Alumni Notes

Profiles

Swimming for Life

Albert Fisher '38, an avid swimmer with 400-plus medals from state, national, and international competitions, is at it again.
At age 86, he took home eight gold medals last June from the Missouri State Senior Games. The year 2001 was just as kind: Fisher earned five medals at the U.S. Masters Swimming Long Course Championships and six silver and one bronze medal at the 2001 Huntsman World Senior Games. Not too shabby, considering that he renewed his national competitive career at age 70.

"One thing about swimming--you never really forget the techniques," says Fisher, who takes to the water five days a week. He began swimming at Ohio's Lakewood High School and continued at Oberlin, where he swam the 50- and 100-meter backstroke and the 50-meter backstroke relays.
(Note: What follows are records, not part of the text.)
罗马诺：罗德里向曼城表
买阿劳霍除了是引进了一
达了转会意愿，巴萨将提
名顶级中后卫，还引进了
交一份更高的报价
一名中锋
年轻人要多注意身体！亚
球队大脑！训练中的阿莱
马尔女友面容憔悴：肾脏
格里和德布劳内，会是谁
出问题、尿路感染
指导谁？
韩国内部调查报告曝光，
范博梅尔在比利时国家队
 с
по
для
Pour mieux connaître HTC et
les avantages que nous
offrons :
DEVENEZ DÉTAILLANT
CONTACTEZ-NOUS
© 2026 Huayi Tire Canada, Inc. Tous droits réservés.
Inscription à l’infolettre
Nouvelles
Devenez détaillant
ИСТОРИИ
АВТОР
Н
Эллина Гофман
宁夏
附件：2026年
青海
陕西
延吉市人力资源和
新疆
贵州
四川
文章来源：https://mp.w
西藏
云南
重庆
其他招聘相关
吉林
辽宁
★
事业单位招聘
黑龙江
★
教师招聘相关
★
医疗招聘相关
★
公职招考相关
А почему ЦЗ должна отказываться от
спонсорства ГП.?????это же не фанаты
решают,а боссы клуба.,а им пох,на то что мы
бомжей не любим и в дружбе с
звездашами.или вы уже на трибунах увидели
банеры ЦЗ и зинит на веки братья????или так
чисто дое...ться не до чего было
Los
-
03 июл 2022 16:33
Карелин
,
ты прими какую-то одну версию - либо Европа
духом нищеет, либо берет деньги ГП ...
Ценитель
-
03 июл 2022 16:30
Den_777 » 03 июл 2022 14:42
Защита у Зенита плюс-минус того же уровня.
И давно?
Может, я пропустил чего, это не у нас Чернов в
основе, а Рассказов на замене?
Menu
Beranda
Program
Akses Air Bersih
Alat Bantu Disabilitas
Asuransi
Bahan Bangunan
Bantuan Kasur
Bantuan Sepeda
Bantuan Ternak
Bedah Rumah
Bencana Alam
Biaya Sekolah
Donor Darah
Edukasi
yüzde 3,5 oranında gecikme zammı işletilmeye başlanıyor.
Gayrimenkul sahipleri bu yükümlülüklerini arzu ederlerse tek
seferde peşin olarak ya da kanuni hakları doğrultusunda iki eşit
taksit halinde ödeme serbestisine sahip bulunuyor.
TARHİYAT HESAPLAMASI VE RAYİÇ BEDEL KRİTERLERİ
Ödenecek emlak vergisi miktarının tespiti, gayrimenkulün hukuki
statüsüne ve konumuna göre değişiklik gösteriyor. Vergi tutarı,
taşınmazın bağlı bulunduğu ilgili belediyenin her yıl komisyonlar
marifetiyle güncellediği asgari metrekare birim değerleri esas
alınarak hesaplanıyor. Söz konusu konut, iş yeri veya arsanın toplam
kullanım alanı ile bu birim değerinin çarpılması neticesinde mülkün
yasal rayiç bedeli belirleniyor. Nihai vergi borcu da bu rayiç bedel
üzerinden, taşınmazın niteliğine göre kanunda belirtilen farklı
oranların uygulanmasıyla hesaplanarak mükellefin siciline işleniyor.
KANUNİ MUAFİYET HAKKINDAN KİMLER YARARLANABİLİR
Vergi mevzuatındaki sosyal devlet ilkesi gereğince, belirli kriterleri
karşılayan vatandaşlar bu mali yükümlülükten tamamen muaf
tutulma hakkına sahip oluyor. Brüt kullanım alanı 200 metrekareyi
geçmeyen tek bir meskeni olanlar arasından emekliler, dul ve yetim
Although he captained Oberlin's team his senior year, Fisher nearly gave up the sport after graduation. He earned an MBA and PhD from Ohio State University and entered the pharmaceutical field, retiring in 1986 as president of the American Foundation for Pharmaceutical Education. "For more than 40 years, my swims were only a few times a year --hardly enough to keep in shape," he says. Then, in the early 1980s, persuaded by a friend who had discovered a "good swimming pool nearby," Fisher resumed his hobby. After a few years of regular workouts at the Springfield, Mo., YMCA, he joined the New Jersey Masters. He has competed in more than 120 swimming meets in 32 states.

Fisher's comeback after 45 years was the subject of a local Fox News broadcast, and articles have appeared in the Columbia Missourian, The Vintage Voice, and Utah Spirit.